Alation Cloud Service incident
Alation Cloud Service - DEV unavailable for some customers in US region
Alation Cloud Service experienced a minor incident on May 5, 2025 affecting Americas (US-east) - Dev and Americas (US-west) - Dev, lasting 3d 3h. The incident has been resolved; the full update timeline is below.
Affected components
Update timeline
- investigating May 05, 2025, 07:56 AM UTC
We have discovered a problem with the US cluster's DEV tenants' sporadic availability, and we are currently investigating the cause.
- investigating May 05, 2025, 08:02 AM UTC
We are working on it, and the matter is still being investigated. We will update when we have further info.
- identified May 05, 2025, 10:01 AM UTC
We have identified the issue as being with the cache cluster, and we are working with our vendor to resolve the issue. We will update more information as it becomes available.
- identified May 05, 2025, 02:01 PM UTC
We have added additional resources to the cluster and are waiting on the rebalancing of the cluster.
- identified May 05, 2025, 02:12 PM UTC
We’re still seeing elevated connection activity within our application, which impacts the Dev tenants in the US cluster. Our team is actively investigating and working on a fix. We apologize for the inconvenience and appreciate your patience.
- identified May 05, 2025, 04:45 PM UTC
Our team is actively working on a hotfix to resolve the ongoing issue. We will update as soon as the fix is ready for release. We appreciate your understanding and patience.
- identified May 06, 2025, 01:05 PM UTC
Our team is actively working on a hotfix to address the issue and it's currently undergoing testing. We will share another update as soon as the hotfix has passed validation and is ready for deployment.

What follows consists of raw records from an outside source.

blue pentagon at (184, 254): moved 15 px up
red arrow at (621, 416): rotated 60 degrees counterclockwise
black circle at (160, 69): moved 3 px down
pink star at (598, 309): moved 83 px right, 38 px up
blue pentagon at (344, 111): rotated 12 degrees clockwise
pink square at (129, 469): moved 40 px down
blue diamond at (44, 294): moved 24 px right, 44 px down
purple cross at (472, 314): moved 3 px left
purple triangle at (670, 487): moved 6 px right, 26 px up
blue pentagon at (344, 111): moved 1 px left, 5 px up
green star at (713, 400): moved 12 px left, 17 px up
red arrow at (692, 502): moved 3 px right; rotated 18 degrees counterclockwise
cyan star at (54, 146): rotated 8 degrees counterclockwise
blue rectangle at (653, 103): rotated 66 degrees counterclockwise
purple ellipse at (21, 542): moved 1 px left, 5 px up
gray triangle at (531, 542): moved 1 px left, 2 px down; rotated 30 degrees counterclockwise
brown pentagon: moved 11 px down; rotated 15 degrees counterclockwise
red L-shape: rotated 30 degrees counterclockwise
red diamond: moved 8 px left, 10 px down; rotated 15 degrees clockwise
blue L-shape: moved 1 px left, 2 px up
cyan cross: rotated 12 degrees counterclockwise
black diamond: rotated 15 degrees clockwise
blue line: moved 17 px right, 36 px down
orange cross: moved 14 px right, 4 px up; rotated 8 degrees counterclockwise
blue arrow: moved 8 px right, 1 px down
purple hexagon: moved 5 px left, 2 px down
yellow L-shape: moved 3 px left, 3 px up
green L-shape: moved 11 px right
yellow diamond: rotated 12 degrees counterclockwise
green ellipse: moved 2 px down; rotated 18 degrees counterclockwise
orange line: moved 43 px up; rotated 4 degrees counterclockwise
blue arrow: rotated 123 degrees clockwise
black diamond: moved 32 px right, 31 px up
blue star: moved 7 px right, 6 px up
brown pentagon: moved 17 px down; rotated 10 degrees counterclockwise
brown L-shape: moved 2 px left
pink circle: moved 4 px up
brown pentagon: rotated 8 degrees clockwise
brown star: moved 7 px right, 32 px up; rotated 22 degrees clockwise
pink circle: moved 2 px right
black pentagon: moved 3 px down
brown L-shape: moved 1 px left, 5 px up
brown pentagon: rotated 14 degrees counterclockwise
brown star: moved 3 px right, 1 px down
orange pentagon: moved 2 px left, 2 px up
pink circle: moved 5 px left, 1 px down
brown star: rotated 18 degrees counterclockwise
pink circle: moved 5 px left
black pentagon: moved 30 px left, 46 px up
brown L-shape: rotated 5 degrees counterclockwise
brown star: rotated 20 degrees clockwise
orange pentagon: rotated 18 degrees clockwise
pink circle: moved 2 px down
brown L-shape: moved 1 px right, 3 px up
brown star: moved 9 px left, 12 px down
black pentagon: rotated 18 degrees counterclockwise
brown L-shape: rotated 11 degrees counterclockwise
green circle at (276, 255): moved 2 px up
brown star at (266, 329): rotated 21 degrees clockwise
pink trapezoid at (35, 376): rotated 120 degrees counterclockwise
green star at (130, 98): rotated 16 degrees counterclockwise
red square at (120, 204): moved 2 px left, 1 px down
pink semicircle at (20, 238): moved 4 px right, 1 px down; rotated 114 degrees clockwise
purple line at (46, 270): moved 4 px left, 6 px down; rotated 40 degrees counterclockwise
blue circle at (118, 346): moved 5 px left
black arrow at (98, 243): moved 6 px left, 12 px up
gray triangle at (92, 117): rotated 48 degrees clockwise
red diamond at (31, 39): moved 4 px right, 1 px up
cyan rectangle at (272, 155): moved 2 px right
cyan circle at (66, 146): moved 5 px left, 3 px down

- identified May 07, 2025, 03:05 PM UTC
The hotfix has successfully passed initial validation and is currently undergoing performance testing. Our team is monitoring the results closely to ensure it meets all stability and reliability standards. We will provide another update once testing is complete and the hotfix is ready for deployment.
- identified May 07, 2025, 04:34 PM UTC
We are currently preparing for the patch rollout and ensuring all systems are ready for a smooth deployment. Our team is finalizing the necessary steps, and we will share another update once we are ready to begin the rollout
- identified May 07, 2025, 11:40 PM UTC
Minor release 2025.1.2.1 with a fix for the issue impacting Dev tenants has been released. Deployment is scheduled for 5:00 PM PDT.
- monitoring May 08, 2025, 05:17 AM UTC
We have initiated the deployment of the hotfix (version 2025.1.2.1) . This rollout is being conducted in phases to ensure stability across all systems. Our team is actively monitoring the process and will provide updates as it progresses.
- monitoring May 08, 2025, 05:17 AM UTC
The hotfix (version 2025.1.2.1) has been successfully rolled out. At this time, all systems are operating as expected. Our team will continue to monitor the infrastructure closely to ensure ongoing stability and performance. We’ll share further updates if needed.
- resolved May 08, 2025, 08:36 AM UTC
The issue has been fully resolved. The hotfix has been deployed successfully, and all systems are stable. We will continue to monitor as part of our standard operations. Thank you for your patience throughout this process.